Fischer–Tropsch reaction–diffusion in a cobalt catalyst particle: aspects of activity and selectivity for a variable chain growth probability

Abstract

The reaction–diffusion performance for the Fischer–Tropsch reaction in a single cobalt catalyst particle is analysed, comprising the Langmuir–Hinshelwood rate expression proposed by Yates and Satterfield and a variable chain growth parameter α, dependent on temperature and syngas composition (H₂/CO ratio). The goal is to explore regions of favourable operating conditions for maximized C₅₊ productivity from the perspective of intra-particle diffusion limitations, which strongly affect the selectivity and activity.

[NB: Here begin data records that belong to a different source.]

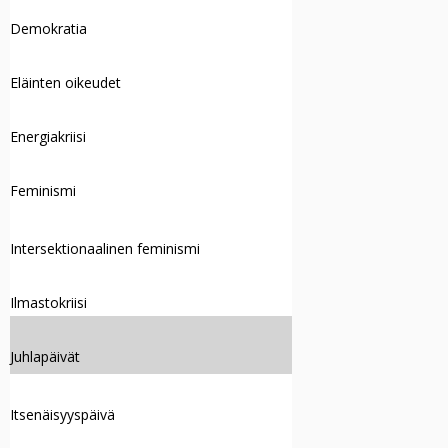
Demokratia
Eläinten oikeudet
Energiakriisi
Feminismi
Intersektionaalinen feminismi
Ilmastokriisi
Juhlapäivät
Itsenäisyyspäivä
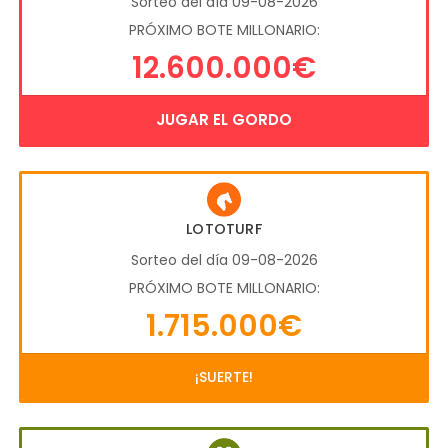
Sorteo del día 09-08-2026
PRÓXIMO BOTE MILLONARIO:
12.600.000€
JUGAR EL GORDO
LOTOTURF
Sorteo del día 09-08-2026
PRÓXIMO BOTE MILLONARIO:
1.715.000€
¡SUERTE!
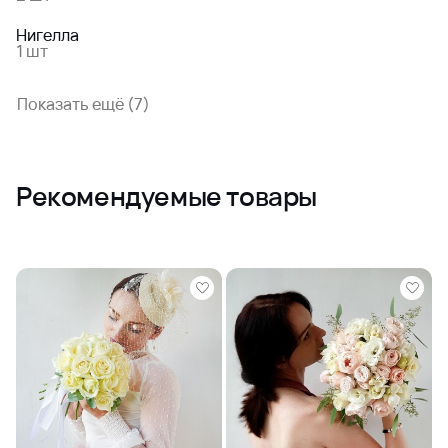
Нигелла
1 шт
Показать ещё (7)
Рекомендуемые товары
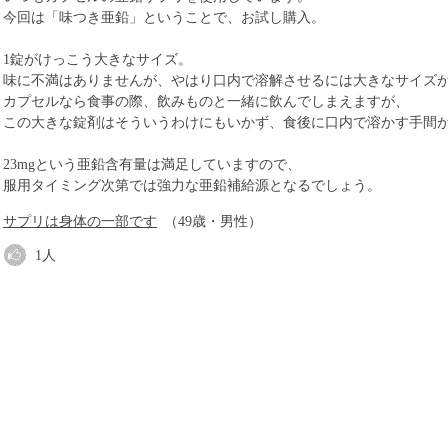
今回は「味つき亜鉛」ということで、お試し購入。
1錠がけっこう大きなサイズ。
味に不満はありませんが、やはり口内で溶解させるには大きなサイズ
カプセルなら食事の際、飲みものと一緒に飲んでしまえますが、
この大きな錠剤はそういうわけにもいかず、食後に口内で溶かす手間
23mgという亜鉛含有量は満足していますので、
服用タイミング次第では強力な亜鉛補給源となるでしょう。
サプリは身体の一部です
（49歳・男性）
1
人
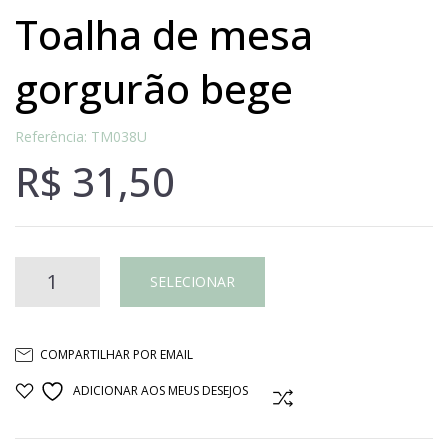
toalha de mesa
gorgurão bege
Referência: TM038U
R$
31,50
Toalha
SELECIONAR
de
COMPARTILHAR POR EMAIL
mesa
ADICIONAR AOS MEUS DESEJOS
COMPARAR
gorgurão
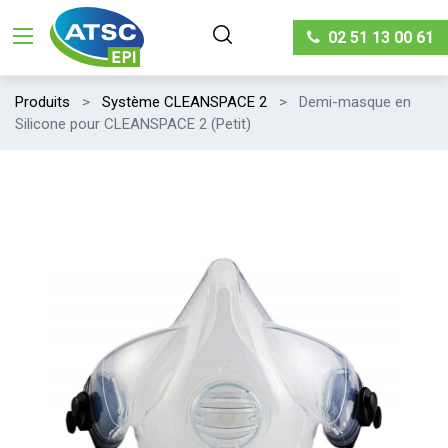
02 51 13 00 61
Produits
Système CLEANSPACE 2
Demi-masque en
Silicone pour CLEANSPACE 2 (Petit)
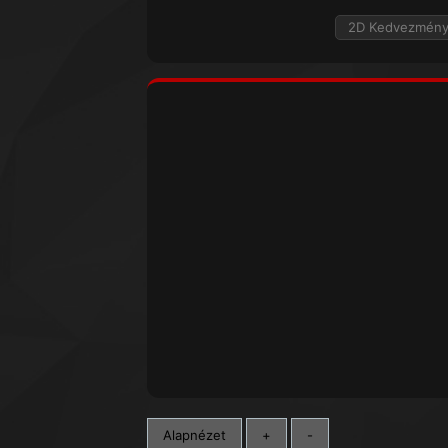
2D Kedvezmén
Alapnézet
+
-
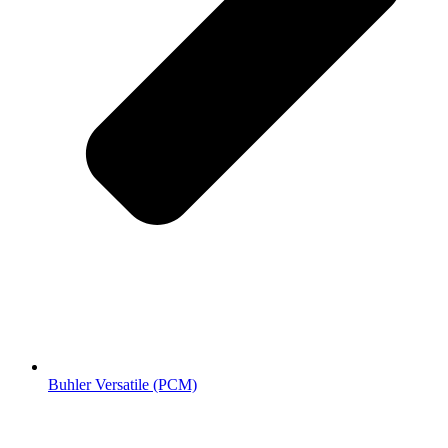
Buhler Versatile (РСМ)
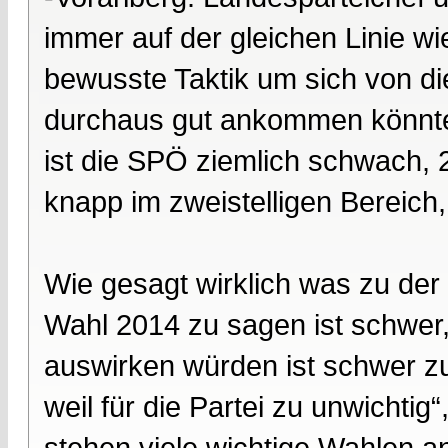
immer auf der gleichen Linie wi
bewusste Taktik um sich von di
durchaus gut ankommen könnte.
ist die SPÖ ziemlich schwach, 2
knapp im zweistelligen Bereich,
Wie gesagt wirklich was zu de
Wahl 2014 zu sagen ist schwer,
auswirken würden ist schwer zu
weil für die Partei zu unwicht
stehen viele wichtige Wahlen an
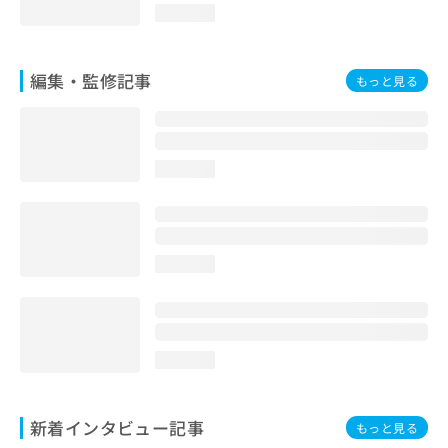
loading...
編集・監修記事
もっと見る
loading...
loading...
loading...
新着インタビュー記事
もっと見る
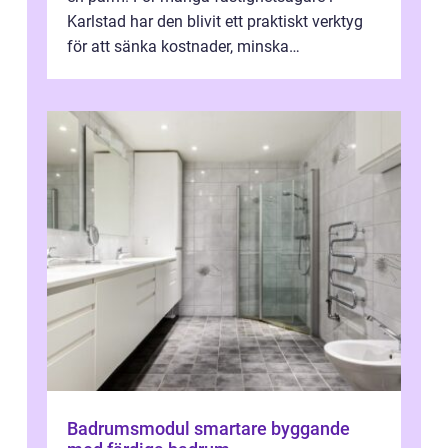
Karlstad har den blivit ett praktiskt verktyg
för att sänka kostnader, minska
klimatpåverkan och göra huset mer attrakt...
Badrumsmodul smartare byggande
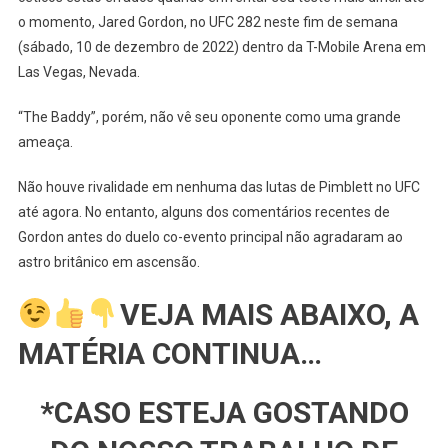
LUTAS
o momento, Jared Gordon, no UFC 282 neste fim de semana
–
(sábado, 10 de dezembro de 2022) dentro da T-Mobile Arena em
UFC:
Paddy
Las Vegas, Nevada.
Pimblett
Diz
“The Baddy”, porém, não vê seu oponente como uma grande
Que
ameaça.
Ninguém
O
Não houve rivalidade em nenhuma das lutas de Pimblett no UFC
Respeita
até agora. No entanto, alguns dos comentários recentes de
Gordon antes do duelo co-evento principal não agradaram ao
astro britânico em ascensão.
VEJA MAIS ABAIXO, A
MATÉRIA CONTINUA…
*CASO ESTEJA GOSTANDO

The results demonstrate the deteriorating effect of an increasing H₂/CO ratio profile towards the centre of the catalyst particle on the local chain growth probability, arising from intrinsically unbalanced diffusivities and consumption ratios of H₂ and CO. The C₅₊ space time yield, a combination of catalyst activity and selectivity, can be increased with a factor 3 (small catalyst particle, d_cat = 50 μm) to 10 (large catalyst particle, d_cat = 2.0 mm) by lowering the bulk H₂/CO ratio from 2 to 1, and increasing temperature from 500 K to 530 K. For further maximization of the C₅₊ space time yield under these conditions (H₂/CO = 1, T = 530 K) it seems more effective to focus catalyst development on improving the activity rather than selectivity. Furthermore, directions for optimal reactor operation conditions are indicated.